Except as may be otherwise provided in the certificate of incorporation, each stockholder entitled to vote at any meeting of stockholders shall be entitled to one vote for each share of capital stock held by such stockholder which has voting power upon the matter in question. Voting at meetings of stockholders need not be by written ballot and, unless otherwise required by law, need not be conducted by inspectors of election unless so determined by the holders of shares of stock having a majority of the votes which could be cast by the holders of all outstanding shares of stock entitled to vote thereon which are present in person or by proxy at such meeting. If authorized by the Board, the requirement of a written ballot shall be satisfied by a ballot submitted by electronic transmission (as defined in Section 6.11 of these bylaws), provided that any such electronic transmission must either set forth or be submitted with information from which it can be determined that the electronic transmission was authorized by the stockholder or proxy holder.

 

Except as otherwise required by law, the certificate of incorporation or these bylaws, in all matters other than the election of directors, the affirmative vote of a majority of the voting power of the shares present in person or represented by proxy at the meeting and entitled to vote on the subject matter shall be the act of the stockholders. Except as otherwise required by law, the certificate of incorporation or these bylaws, directors shall be elected by a plurality of the voting power of the shares present in person or represented by proxy at the meeting and entitled to vote on the election of directors. Where a separate vote by a class or series or classes or series is required, in all matters other than the election of directors, the affirmative vote of the majority of shares of such class or series or classes or series present in person or represented by proxy at the meeting shall be the act of such class or series or classes or series, except as otherwise provided by law, the certificate of incorporation or these bylaws.

• • • • •

__The tasks__.
(a) Under the bylaws excerpt on stockholder voting, by what vote are directors elected?
(b) Write the next part of the bylaws excerpt on stockholder voting, picking up right after its final sentence.
The entries that follow come from a separate source and are unrelated to the bylaws excerpt.

• • • • •

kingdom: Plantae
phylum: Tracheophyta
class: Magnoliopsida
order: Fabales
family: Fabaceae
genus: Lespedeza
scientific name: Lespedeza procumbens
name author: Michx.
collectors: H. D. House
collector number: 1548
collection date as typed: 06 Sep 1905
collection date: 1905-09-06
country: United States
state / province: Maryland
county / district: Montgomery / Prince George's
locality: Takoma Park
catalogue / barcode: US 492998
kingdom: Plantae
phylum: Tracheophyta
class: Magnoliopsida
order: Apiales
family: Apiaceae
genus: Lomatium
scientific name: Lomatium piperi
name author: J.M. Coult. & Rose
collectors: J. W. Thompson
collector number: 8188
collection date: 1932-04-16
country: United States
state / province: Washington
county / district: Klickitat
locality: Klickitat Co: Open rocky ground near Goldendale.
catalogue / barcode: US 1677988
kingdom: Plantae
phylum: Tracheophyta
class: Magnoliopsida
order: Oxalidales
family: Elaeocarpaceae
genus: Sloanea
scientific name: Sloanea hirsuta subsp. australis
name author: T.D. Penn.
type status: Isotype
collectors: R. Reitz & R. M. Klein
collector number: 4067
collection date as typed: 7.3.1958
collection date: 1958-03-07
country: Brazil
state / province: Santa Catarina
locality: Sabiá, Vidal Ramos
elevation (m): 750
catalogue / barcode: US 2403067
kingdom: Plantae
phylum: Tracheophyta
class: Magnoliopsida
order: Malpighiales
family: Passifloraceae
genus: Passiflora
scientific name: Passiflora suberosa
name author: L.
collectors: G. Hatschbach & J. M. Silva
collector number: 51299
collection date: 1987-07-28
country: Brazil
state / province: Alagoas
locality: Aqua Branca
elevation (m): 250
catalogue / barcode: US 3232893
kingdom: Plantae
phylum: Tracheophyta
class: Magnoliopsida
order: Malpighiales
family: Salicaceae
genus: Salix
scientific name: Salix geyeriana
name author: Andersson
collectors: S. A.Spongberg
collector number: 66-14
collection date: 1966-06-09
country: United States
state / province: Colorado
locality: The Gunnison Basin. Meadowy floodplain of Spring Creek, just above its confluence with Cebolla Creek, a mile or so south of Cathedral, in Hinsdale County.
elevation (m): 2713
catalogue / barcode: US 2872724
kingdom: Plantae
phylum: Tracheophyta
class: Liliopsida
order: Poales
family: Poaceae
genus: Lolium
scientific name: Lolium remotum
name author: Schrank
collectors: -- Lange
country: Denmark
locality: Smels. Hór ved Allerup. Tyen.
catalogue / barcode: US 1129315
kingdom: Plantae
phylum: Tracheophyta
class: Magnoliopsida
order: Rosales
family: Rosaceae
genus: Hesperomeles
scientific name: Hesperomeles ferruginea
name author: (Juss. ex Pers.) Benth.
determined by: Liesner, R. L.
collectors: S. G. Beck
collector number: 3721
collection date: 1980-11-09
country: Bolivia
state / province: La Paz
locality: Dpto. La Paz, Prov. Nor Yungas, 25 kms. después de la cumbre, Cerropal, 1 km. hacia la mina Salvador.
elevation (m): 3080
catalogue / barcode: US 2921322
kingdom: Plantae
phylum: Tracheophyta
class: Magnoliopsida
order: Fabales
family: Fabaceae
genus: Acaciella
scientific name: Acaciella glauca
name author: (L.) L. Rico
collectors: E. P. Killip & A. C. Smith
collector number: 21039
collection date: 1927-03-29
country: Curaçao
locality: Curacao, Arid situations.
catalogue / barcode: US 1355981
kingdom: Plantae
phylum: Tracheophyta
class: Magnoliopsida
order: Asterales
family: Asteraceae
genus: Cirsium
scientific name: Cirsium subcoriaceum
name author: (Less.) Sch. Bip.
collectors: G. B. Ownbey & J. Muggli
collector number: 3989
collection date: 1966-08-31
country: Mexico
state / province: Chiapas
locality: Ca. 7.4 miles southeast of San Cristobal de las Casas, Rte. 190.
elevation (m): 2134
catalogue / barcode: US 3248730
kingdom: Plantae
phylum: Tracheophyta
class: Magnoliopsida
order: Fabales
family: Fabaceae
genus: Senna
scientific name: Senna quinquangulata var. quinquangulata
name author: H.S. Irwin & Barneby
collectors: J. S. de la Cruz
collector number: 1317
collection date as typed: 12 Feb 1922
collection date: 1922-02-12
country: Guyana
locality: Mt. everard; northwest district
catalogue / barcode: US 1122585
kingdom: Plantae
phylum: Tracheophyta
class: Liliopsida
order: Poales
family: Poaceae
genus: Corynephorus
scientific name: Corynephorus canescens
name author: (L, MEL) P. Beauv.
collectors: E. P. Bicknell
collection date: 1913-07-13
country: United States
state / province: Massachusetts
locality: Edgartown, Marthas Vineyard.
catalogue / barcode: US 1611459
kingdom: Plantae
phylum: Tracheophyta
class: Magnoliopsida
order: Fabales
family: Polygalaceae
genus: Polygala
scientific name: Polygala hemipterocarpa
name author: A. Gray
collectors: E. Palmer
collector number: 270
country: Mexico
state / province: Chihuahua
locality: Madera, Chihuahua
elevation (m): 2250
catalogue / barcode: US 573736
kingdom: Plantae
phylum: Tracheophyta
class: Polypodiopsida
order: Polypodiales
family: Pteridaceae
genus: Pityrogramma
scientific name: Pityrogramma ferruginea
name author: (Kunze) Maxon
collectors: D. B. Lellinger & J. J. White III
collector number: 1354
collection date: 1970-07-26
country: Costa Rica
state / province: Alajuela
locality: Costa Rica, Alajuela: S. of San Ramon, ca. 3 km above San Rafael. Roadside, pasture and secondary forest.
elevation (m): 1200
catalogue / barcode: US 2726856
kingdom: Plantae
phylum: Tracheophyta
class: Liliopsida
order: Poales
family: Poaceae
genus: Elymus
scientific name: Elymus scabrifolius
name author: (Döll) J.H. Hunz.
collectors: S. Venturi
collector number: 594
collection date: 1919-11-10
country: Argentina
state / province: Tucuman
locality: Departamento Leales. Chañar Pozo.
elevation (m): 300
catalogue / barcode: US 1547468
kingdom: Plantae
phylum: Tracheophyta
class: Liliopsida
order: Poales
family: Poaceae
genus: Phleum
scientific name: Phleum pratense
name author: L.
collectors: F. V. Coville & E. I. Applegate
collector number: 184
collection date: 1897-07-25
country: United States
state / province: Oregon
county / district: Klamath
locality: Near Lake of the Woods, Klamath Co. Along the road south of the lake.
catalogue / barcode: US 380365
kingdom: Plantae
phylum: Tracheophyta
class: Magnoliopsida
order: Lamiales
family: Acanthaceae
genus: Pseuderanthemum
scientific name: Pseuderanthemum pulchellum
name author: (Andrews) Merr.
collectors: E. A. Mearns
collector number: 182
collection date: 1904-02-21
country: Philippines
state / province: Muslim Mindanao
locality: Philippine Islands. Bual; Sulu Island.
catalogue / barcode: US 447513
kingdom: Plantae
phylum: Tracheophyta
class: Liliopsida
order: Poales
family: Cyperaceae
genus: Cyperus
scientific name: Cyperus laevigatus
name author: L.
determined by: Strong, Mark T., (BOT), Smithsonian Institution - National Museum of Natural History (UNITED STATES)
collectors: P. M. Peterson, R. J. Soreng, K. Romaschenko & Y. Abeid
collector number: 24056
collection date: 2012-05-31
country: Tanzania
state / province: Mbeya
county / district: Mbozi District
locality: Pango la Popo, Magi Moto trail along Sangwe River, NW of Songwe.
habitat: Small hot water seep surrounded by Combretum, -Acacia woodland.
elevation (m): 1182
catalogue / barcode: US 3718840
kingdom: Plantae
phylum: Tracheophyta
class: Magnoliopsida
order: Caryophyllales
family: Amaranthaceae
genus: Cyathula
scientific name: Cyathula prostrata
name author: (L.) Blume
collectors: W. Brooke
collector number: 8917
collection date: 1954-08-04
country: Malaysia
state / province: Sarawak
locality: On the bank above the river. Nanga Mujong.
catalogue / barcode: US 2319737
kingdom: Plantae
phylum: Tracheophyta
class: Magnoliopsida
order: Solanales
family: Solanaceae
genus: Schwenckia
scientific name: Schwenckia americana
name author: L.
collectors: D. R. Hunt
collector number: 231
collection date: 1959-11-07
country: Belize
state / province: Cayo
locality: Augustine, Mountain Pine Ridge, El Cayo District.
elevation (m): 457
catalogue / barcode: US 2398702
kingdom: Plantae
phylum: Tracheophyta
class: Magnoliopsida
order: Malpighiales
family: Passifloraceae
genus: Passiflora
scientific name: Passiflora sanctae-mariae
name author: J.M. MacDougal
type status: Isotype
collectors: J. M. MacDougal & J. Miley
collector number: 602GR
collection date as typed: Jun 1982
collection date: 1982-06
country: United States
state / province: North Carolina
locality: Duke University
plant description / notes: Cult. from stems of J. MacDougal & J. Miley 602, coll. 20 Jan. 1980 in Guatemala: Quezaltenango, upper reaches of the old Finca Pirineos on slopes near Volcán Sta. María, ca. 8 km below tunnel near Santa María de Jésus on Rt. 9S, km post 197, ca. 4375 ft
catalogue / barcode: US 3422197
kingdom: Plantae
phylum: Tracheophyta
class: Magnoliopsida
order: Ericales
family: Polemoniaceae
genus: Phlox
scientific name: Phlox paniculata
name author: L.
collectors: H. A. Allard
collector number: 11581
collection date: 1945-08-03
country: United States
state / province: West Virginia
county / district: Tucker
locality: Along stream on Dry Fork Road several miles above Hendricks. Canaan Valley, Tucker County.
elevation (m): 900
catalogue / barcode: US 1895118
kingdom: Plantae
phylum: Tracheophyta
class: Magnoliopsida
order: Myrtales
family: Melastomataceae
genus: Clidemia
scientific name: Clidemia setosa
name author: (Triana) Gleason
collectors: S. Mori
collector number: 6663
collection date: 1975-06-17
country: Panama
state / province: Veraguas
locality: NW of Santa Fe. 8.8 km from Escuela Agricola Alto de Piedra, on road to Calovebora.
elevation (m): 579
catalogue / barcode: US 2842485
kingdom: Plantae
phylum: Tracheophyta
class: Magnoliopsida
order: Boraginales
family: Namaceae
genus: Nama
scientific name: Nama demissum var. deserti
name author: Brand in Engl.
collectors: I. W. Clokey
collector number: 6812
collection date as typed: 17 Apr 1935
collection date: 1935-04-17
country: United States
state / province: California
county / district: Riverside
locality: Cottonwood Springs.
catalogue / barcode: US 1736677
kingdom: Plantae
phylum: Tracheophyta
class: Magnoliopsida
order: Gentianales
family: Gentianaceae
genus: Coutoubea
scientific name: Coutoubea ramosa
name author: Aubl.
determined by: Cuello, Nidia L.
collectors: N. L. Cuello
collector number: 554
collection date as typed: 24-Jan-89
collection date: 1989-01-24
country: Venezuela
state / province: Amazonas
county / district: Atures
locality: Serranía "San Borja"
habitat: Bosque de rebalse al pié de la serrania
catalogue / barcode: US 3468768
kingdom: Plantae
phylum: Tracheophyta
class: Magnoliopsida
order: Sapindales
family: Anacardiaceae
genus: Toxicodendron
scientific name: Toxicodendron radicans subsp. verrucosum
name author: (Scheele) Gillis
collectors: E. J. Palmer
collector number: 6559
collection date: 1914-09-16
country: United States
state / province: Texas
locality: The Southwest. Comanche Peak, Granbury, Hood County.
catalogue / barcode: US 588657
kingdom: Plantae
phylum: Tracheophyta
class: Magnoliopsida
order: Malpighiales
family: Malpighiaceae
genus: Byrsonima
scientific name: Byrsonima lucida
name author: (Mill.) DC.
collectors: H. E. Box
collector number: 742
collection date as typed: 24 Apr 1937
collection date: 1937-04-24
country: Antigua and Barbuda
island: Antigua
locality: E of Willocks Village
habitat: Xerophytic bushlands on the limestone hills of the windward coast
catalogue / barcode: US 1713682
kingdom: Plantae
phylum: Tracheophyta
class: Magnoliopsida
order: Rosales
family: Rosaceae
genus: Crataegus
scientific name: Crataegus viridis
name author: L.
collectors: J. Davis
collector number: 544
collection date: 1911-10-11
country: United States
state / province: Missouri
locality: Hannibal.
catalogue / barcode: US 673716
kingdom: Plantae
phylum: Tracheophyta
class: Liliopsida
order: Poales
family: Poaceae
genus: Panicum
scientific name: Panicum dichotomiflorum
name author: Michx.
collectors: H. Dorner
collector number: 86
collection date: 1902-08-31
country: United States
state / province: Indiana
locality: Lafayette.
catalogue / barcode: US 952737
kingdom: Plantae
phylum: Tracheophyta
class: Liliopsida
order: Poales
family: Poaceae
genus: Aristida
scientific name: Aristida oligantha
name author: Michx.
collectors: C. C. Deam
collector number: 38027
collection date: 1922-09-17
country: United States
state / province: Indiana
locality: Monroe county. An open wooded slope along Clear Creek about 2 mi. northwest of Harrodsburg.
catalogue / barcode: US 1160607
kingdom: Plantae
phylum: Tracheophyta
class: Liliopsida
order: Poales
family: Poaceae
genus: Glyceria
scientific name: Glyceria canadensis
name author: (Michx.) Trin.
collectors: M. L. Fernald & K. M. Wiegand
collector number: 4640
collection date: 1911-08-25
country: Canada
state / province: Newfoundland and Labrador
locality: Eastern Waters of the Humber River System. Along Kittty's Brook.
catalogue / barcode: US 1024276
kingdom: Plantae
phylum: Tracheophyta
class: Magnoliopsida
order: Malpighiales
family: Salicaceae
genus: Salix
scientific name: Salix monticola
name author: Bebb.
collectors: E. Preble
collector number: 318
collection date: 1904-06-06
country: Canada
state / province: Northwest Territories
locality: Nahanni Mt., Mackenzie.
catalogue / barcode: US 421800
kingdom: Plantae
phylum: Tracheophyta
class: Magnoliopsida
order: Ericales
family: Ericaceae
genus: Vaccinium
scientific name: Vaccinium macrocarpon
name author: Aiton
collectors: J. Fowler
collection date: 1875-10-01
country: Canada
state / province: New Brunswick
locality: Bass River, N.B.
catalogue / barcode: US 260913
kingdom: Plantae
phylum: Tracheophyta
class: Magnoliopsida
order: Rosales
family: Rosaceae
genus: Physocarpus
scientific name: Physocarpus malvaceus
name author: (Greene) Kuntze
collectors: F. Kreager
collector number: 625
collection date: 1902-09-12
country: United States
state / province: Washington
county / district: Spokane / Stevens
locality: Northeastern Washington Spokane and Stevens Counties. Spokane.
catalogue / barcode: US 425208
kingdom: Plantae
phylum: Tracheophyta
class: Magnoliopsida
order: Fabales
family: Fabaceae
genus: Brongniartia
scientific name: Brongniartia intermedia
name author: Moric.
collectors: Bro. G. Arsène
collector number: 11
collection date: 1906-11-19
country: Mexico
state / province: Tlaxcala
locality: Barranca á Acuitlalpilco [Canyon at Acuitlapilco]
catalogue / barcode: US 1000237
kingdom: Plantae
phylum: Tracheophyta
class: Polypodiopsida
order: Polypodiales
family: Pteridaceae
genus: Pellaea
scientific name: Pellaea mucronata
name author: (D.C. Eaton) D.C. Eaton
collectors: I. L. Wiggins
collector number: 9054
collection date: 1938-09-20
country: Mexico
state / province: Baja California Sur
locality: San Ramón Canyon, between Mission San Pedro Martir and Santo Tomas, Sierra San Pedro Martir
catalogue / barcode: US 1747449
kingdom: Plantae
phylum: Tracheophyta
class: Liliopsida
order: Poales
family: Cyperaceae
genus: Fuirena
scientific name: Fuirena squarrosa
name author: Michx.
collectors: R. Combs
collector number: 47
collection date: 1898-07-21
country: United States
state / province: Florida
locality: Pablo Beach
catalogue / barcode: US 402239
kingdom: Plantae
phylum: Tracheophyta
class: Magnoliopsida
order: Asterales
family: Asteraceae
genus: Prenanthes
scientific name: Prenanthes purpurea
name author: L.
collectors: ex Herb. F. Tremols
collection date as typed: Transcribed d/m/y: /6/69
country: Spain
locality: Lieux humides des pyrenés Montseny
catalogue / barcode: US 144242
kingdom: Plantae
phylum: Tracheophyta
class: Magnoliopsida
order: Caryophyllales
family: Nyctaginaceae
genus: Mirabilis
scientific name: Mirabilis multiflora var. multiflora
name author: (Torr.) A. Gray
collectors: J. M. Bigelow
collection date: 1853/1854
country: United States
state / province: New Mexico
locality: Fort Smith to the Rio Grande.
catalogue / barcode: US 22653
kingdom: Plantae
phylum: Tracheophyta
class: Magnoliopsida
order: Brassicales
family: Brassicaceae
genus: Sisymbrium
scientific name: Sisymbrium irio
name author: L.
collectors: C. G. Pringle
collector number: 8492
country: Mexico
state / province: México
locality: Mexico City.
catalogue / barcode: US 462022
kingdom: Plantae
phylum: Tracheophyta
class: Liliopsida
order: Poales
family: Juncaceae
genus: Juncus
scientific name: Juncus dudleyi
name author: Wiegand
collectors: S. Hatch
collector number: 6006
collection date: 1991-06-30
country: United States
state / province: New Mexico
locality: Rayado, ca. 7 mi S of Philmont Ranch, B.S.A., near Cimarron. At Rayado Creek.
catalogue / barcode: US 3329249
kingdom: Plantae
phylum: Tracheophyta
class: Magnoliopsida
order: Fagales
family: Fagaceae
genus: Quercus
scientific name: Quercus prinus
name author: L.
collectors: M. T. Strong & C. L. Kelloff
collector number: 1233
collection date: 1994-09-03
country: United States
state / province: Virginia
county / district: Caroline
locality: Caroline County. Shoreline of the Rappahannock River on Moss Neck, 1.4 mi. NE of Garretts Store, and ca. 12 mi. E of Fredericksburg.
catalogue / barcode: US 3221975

• • • • •

__The replies__.
(a) Directors are elected by a plurality of the voting power of the shares present in person or represented by proxy at the meeting and entitled to vote on the election of directors.

(b)
 

1.10 Stockholder Action by Written Consent Without a Meeting Unless otherwise provided in the certificate of incorporation, any action required by the DGCL to be taken at any annual or special meeting of stockholders of a corporation, or any action which may be taken at any annual or special meeting of such stockholders, may be taken without a meeting, without prior notice, and without a vote, if a consent or consents in writing, setting forth the action so taken, shall be signed by the holders of outstanding stock having not less than the minimum number of votes that would be necessary to authorize or take such action at a meeting at which all shares entitled to vote thereon were present and voted.

 

Every written consent shall bear the date of signature of each stockholder who signs the consent, and no written consent shall be effective to take the corporate action referred to therein unless, within 60 days of the earliest dated consent delivered in the manner required by Section 228 of the DGCL to the Company, written consents signed by a sufficient number of holders to take action are delivered to the Company by delivery to its registered office in the State of Delaware, its principal place of business or an officer or agent of the Company having custody of the book in which proceedings of meetings of stockholders are recorded. Delivery made to the Company’s registered office shall be by hand or by certified or registered mail, return receipt requested. Any person executing a consent may provide, whether through instruction to an agent or otherwise, that such a consent will be effective at a future time (including a time determined upon the happening of an event), no later than 60 days after such instruction is given or such provision is made, and, for the purposes of this Section 1.10, if evidence of such instruction or provision is provided to the Company, such later effective time shall serve as the date of signature. Unless otherwise provided, any such consent shall be revocable prior to its becoming effective.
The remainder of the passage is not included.